Hobby Projects
Modelling MRI Pulses
Nuclear magnetic resonance
In Magnetic Resonance Imaging (MRI) the nuclear spins in our body are placed in a strong homogeneous magnetic field $\mathsf{B_0}$ excited into a rotational state by radio frequency (RF) pulse. Once excited by an RF pulse, the nuclear spins rotate in phase, producing a measurable macroscopic magnetisation $\mathsf{ M(t)}$, which decays over time according to tissue-specific time scales called $\mathsf{T_1}$ and $\mathsf{T_2}$. This measurable signal is known in MRI as “free induction decay” (FID). The shape of the RF pulse is crucial in determining the frequency range to be excited. In MRI, the ability to excite only a specific, narrow frequency range is crucial. In fact, this is necessary in order to obtain spatial information, which can finally result in medically useful images.
However, the relationship between the shape of the pulse and the corresponding frequency response is far from trivial. It can be modeled mathematically by the so-called Bloch Equations:
$$\mathsf{\frac{d M_x(t)}{dt} = -\Delta\omega M_y(t) - \gamma B_{1,y}(t)M_z(t) - \frac{M_x(t)}{T_2} }$$ $$\mathsf{\frac{d M_y(t)}{dt} = \Delta\omega M_x(t) + \gamma B_{1,x}(t)M_z(t) - \frac{M_y(t)}{T_2} }$$ $$\mathsf{\frac{d M_z(t)}{dt} = \gamma B_{1,y}(t)M_x(t) - \gamma B_{1,x}(t)M_y(t) - \frac{M_z(t) - M_z^0}{T_1} }.$$
Here, $\gamma$ is a physical constant known as the gyromagnetic ratio and $\mathsf{B_1}$ is the magnetic field corresponding to the applied RF pulse. Moreover, $\mathsf{\Delta\omega}$ denotes the deviation in frequency from the Larmor frequency of the tissue. Ideally, a RF pulse should be able to excite $\mathsf{M_x}$, $\mathsf{M_y}$, $\mathsf{M_z}$ only in a narrow band around $\mathsf{\Delta\omega=0}$.
Numerical modelling
I have written a numerical solver for the Bloch equations in Python, which allows to understand both qualitative and quantitative features of MR pulse sequences. The code is open source and available on github.com/frank-roesler/bloch_solver. The following figure illustrates the on-resonance effect ($\mathsf{\Delta\omega=0}$) of a sinc shaped RF pulse on the magnetisation $\mathsf M$. The component $\mathsf{M_y}$ gets excited after each of the pulses, after which it decays exponentially.
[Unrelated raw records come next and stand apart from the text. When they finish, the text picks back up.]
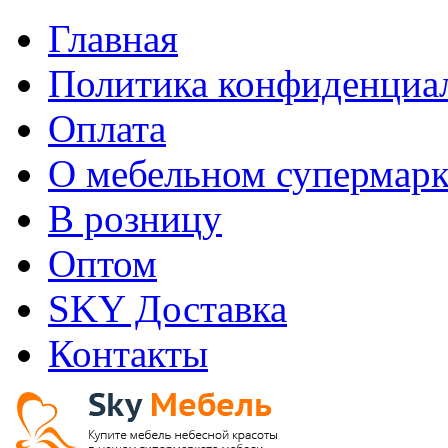
Главная
Политика конфиденциа
Оплата
О мебельном супермарк
В розницу
Оптом
SKY Доставка
Контакты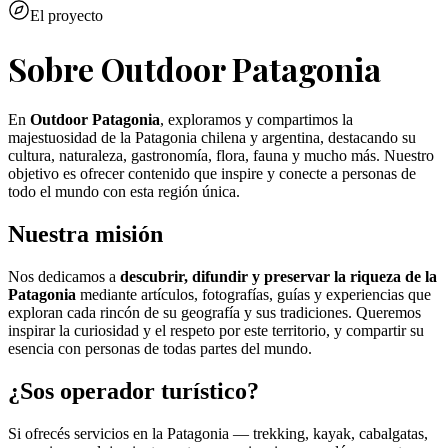
El proyecto
Sobre Outdoor Patagonia
En
Outdoor Patagonia
, exploramos y compartimos la
majestuosidad de la Patagonia chilena y argentina, destacando su
cultura, naturaleza, gastronomía, flora, fauna y mucho más. Nuestro
objetivo es ofrecer contenido que inspire y conecte a personas de
todo el mundo con esta región única.
Nuestra misión
Nos dedicamos a
descubrir, difundir y preservar la riqueza de la
Patagonia
mediante artículos, fotografías, guías y experiencias que
exploran cada rincón de su geografía y sus tradiciones. Queremos
inspirar la curiosidad y el respeto por este territorio, y compartir su
esencia con personas de todas partes del mundo.
¿Sos operador turístico?
Si ofrecés servicios en la Patagonia — trekking, kayak, cabalgatas,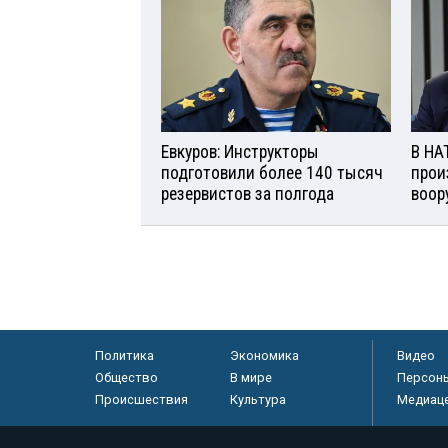
Евкуров: Инструкторы
В НА
подготовили более 140 тысяч
прои
резервистов за полгода
воор
Политика
Экономика
Видео
Общество
В мире
Персон
Происшествия
Культура
Медиац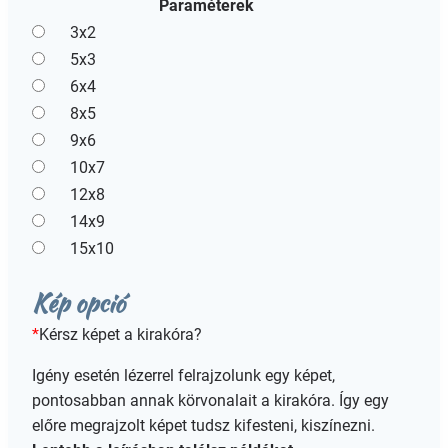
Paraméterek
3x2
5x3
6x4
8x5
9x6
10x7
12x8
14x9
15x10
Kép opció
*
Kérsz képet a kirakóra?
Igény esetén lézerrel felrajzolunk egy képet,
pontosabban annak körvonalait a kirakóra. Így egy
előre megrajzolt képet tudsz kifesteni, kiszínezni.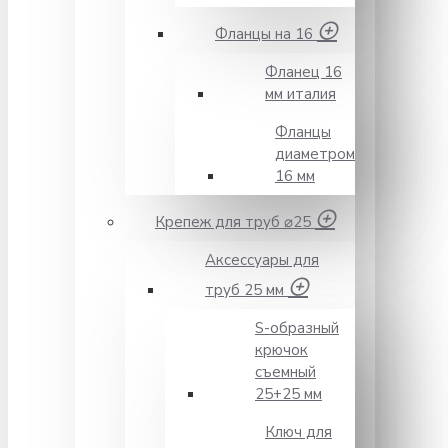
Фланцы на 16
Фланец 16
мм италия
Фланцы
диаметром
16 мм
Крепеж для труб ⌀25
Аксессуары для
труб 25 мм
S-образный
крючок
съемный
25+25 мм
Ключ для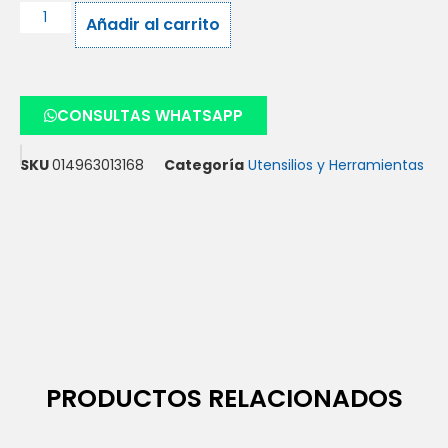
Añadir al carrito
CONSULTAS WHATSAPP
SKU
014963013168
Categoría
Utensilios y Herramientas
PRODUCTOS RELACIONADOS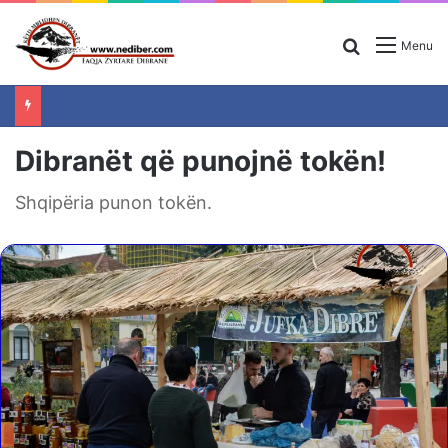
Search for
Menu
Dibranët që punojnë tokën!
Shqipëria punon tokën.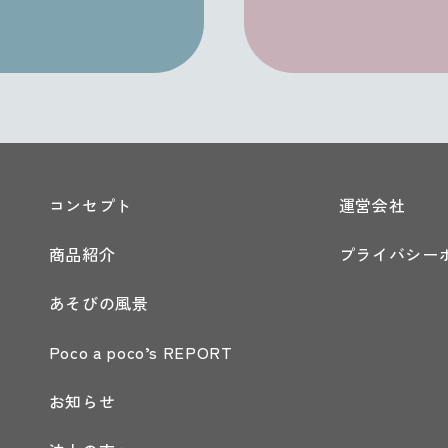
コンセプト
運営会社
商品紹介
プライバシー
あそびの風景
Poco a poco’s REPORT
お知らせ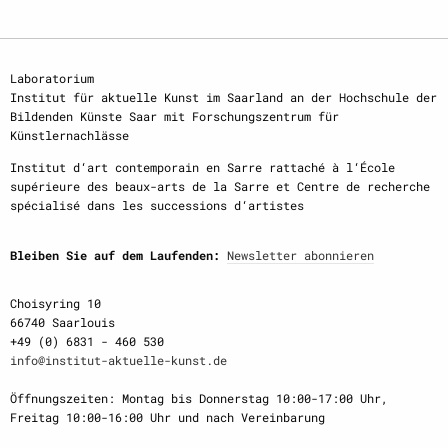
Laboratorium
Institut für aktuelle Kunst im Saarland an der Hochschule der
Bildenden Künste Saar mit Forschungszentrum für
Künstlernachlässe
Institut d‘art contemporain en Sarre rattaché à l‘École
supérieure des beaux-arts de la Sarre et Centre de recherche
spécialisé dans les successions d‘artistes
Bleiben Sie auf dem Laufenden:
Newsletter abonnieren
Choisyring 10
66740 Saarlouis
+49 (0) 6831 - 460 530
info@institut-aktuelle-kunst.de
Öffnungszeiten: Montag bis Donnerstag 10:00-17:00 Uhr,
Freitag 10:00-16:00 Uhr und nach Vereinbarung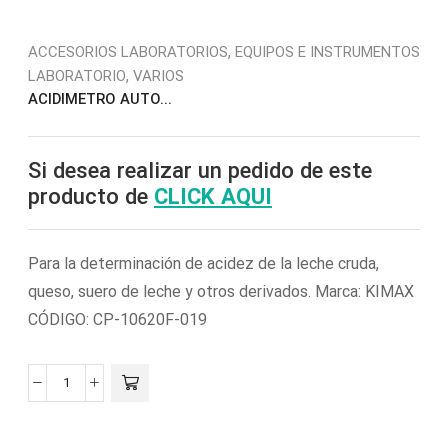
,
ACCESORIOS LABORATORIOS
EQUIPOS E INSTRUMENTOS
,
LABORATORIO
VARIOS
ACIDIMETRO AUTO...
Si desea realizar un pedido de este
producto de
CLICK AQUI
Para la determinación de acidez de la leche cruda,
queso, suero de leche y otros derivados. Marca: KIMAX
CÓDIGO: CP-10620F-019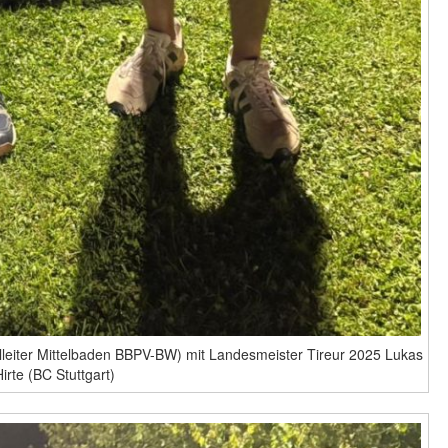
nalleiter Mittelbaden BBPV-BW) mit Landesmeister Tireur 2025 Lukas
irte (BC Stuttgart)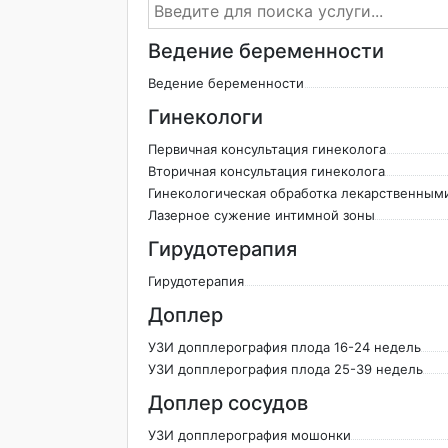
Ведение беременности
Ведение беременности
Гинекологи
Первичная консультация гинеколога
Вторичная консультация гинеколога
Гинекологическая обработка лекарственным
Лазерное сужение интимной зоны
Гирудотерапия
Гирудотерапия
Доплер
УЗИ допплерография плода 16-24 недель
УЗИ допплерография плода 25-39 недель
Доплер сосудов
УЗИ допплерография мошонки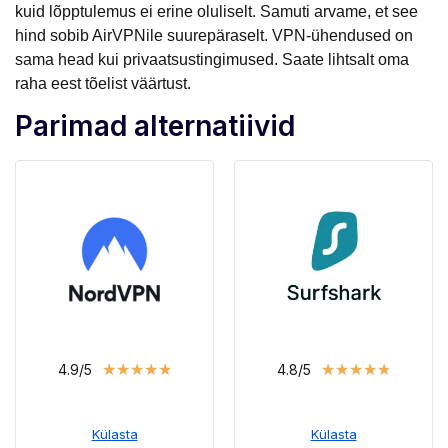
kuid lõpptulemus ei erine oluliselt. Samuti arvame, et see
hind sobib AirVPNile suurepäraselt. VPN-ühendused on
sama head kui privaatsustingimused. Saate lihtsalt oma
raha eest tõelist väärtust.
Parimad alternatiivid
★
★
★
★
★
★
★
★
★
★
4.9/5
4.8/5
Külasta
Külasta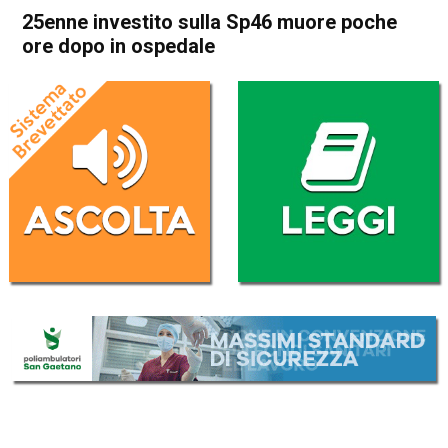
25enne investito sulla Sp46 muore poche
ore dopo in ospedale
Home
Cronaca
Cronaca
In Evidenza
Schio
Malo
25enne investito sulla Sp46
muore poche ore dopo in
ospedale
Da
Redazione
17 Marzo 2017
(aggiornato il
17 Marzo 2017 23:16
)
ASCOLTA L'AUDIO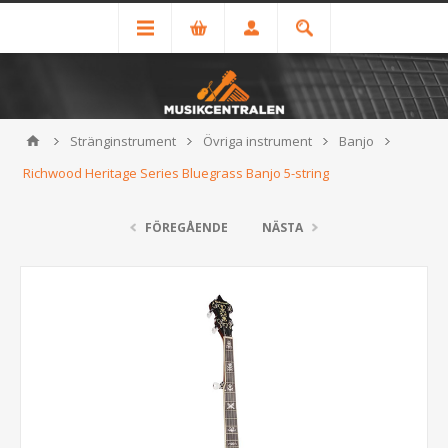
Stränginstrument
Övriga instrument
Banjo
Richwood Heritage Series Bluegrass Banjo 5-string
FÖREGÅENDE
NÄSTA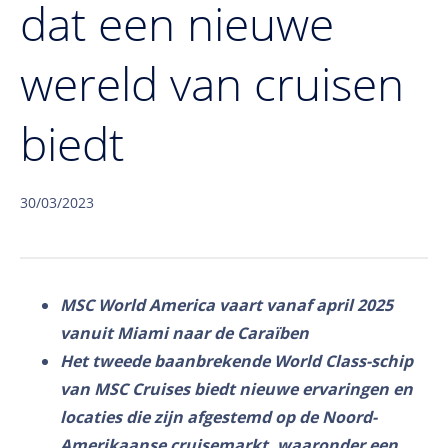
dat een nieuwe
wereld van cruisen
biedt
30/03/2023
MSC World America vaart vanaf april 2025
vanuit Miami naar de Caraïben
Het tweede baanbrekende World Class-schip
van MSC Cruises biedt nieuwe ervaringen en
locaties die zijn afgestemd op de Noord-
Amerikaanse cruisemarkt, waaronder een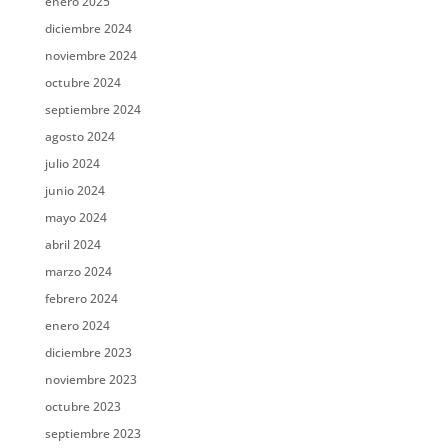
enero 2025
diciembre 2024
noviembre 2024
octubre 2024
septiembre 2024
agosto 2024
julio 2024
junio 2024
mayo 2024
abril 2024
marzo 2024
febrero 2024
enero 2024
diciembre 2023
noviembre 2023
octubre 2023
septiembre 2023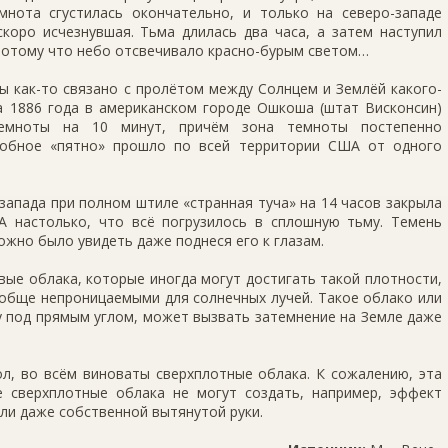
мнота сгустилась окончательно, и только на северо-западе
скоро исчезнувшая. Тьма длилась два часа, а затем наступил
 потому что небо отсвечивало красно-бурым светом…
 как-то связано с пролётом между Солнцем и Землёй какого-
а 1886 года в американском городе Ошкоша (штат Висконсин)
темноты на 10 минут, причём зона темноты постепенно
добное «пятно» прошло по всей территории США от одного
 запада при полном штиле «странная туча» на 14 часов закрыла
 настолько, что всё погрузилось в сплошную тьму. Темень
ожно было увидеть даже поднеся его к глазам.
ые облака, которые иногда могут достигать такой плотности,
обще непроницаемыми для солнечных лучей. Такое облако или
у под прямым углом, может вызвать затемнение на Земле даже
, во всём виноваты сверхплотные облака. К сожалению, эта
 сверхплотные облака не могут создать, например, эффект
ели даже собственной вытянутой руки.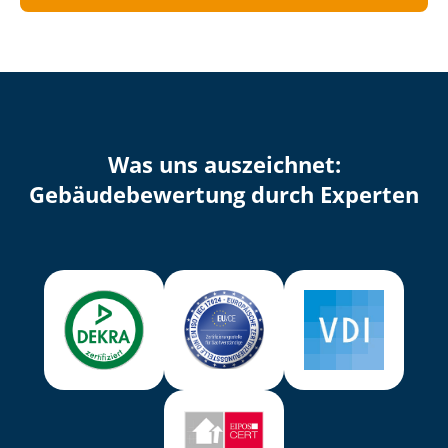
Was uns auszeichnet:
Ge­bäu­de­be­wer­tung durch Experten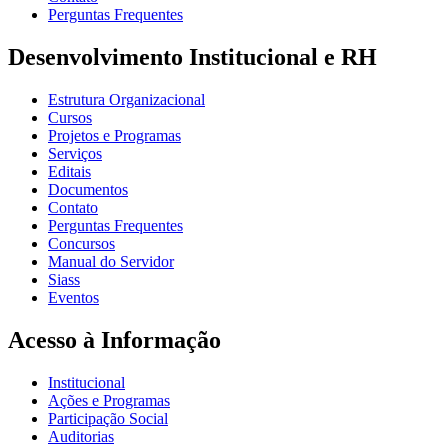
Perguntas Frequentes
Desenvolvimento Institucional e RH
Estrutura Organizacional
Cursos
Projetos e Programas
Serviços
Editais
Documentos
Contato
Perguntas Frequentes
Concursos
Manual do Servidor
Siass
Eventos
Acesso à Informação
Institucional
Ações e Programas
Participação Social
Auditorias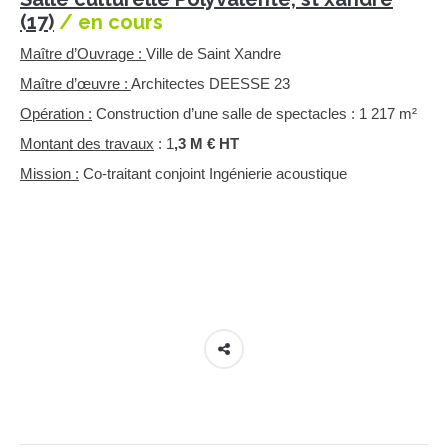
(17)
/ en cours
Maître d’Ouvrage :
Ville de Saint Xandre
Maître d’œuvre :
Architectes DEESSE 23
Opération :
Construction d’une salle de spectacles : 1 217 m²
Montant des travaux
: 1
,3 M € HT
Mission :
Co-traitant conjoint Ingénierie acoustique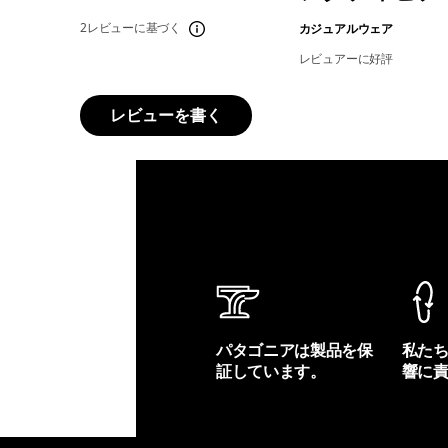
2レビューに基づく
カジュアルウェア
レビュアーに好評
レビューを書く
パタゴニアは製品を保
私た
証しています。
響に
製品保証を見る
フット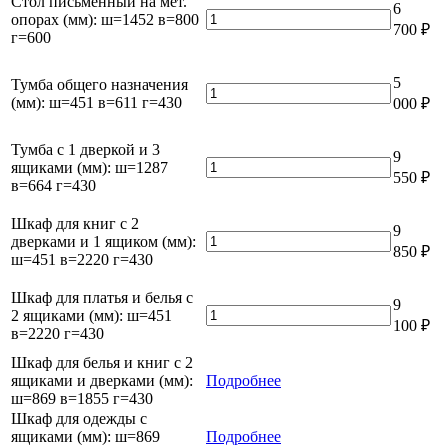
Стол письменный на мет.
6
ш=199
(мм):
Количество
опорах (мм): ш=1452 в=800
700
₽
в=2220
ш=1200
товара
г=600
г=445
в=800
Стол
г=600
письменный
5
Тумба общего назначения
на
Количество
(мм): ш=451 в=611 г=430
000
₽
мет.
товара
опорах
Тумба
(мм):
общего
Тумба с 1 дверкой и 3
9
ш=1452
назначения
Количество
ящиками (мм): ш=1287
550
₽
в=800
(мм):
товара
в=664 г=430
г=600
ш=451
Тумба
в=611
с
Шкаф для книг с 2
9
г=430
1
Количество
дверками и 1 ящиком (мм):
850
₽
дверкой
товара
ш=451 в=2220 г=430
и
Шкаф
3
для
Шкаф для платья и белья с
9
ящиками
книг
Количество
2 ящиками (мм): ш=451
100
₽
(мм):
с
товара
в=2220 г=430
ш=1287
2
Шкаф
Шкаф для белья и книг с 2
в=664
дверками
для
ящиками и дверками (мм):
г=430
Подробнее
и
платья
ш=869 в=1855 г=430
1
и
Шкаф для одежды с
ящиком
белья
ящиками (мм): ш=869
(мм):
Подробнее
с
Observe how the first pulse achieves maximal excitation (i.e. $\mathsf{M_y}=1$), while all subsequent pulses only achieve partial excitation (right hand plot), due to incomplete $\mathsf T_1$ recovery. This is exactly what is expected theoretically and observed experimentally (see here, for example).
Spin echo and field gradients
The code can be used to explore more qualitative features of MRI pulse sequences. Most modern imaging sequences exploit an effect known as “spin echo”. This effect allows to partially reverse the $\mathsf{T_2}$ decay through clever usage of RF pulses and magnetic field gradients. The idea is to re-align nuclear spins that have gotten out of phase due to magnetic field inhomogeneities. This can either be achieved via a so-called 180º RF pulse, or through two opposite magnetic field gradients. The following figure illustrates the former case. An initial pulse excites the magnetisation, after which it decays due to field inhomogeneities (modeled here by a constant gradient, for simplicity). After a time $\mathsf{T_E/2}$ another pulse (the 180º pulse) is applied. The numerics shows another peak appearing seemingly out of nowhere at time $\mathsf{T_E}$ after initial excitation. This is known in MRI as “spin echo”.
The latter case, known as “gradient echo”, is illustrated in the next figure. Here, rather than a second RF pulse, a magnetic field gradient is applied in two opposite directions. The initial gradient causes dephasing of the spins, leading to rapid signal decay, while the second gradient achieves a rephasing, which recovers the original signal.
All these effects can be observed experimentally using actual MRI scanners. The Bloch equations and some basic numerics allow us to understand and predict them and all we need is a personal Laptop!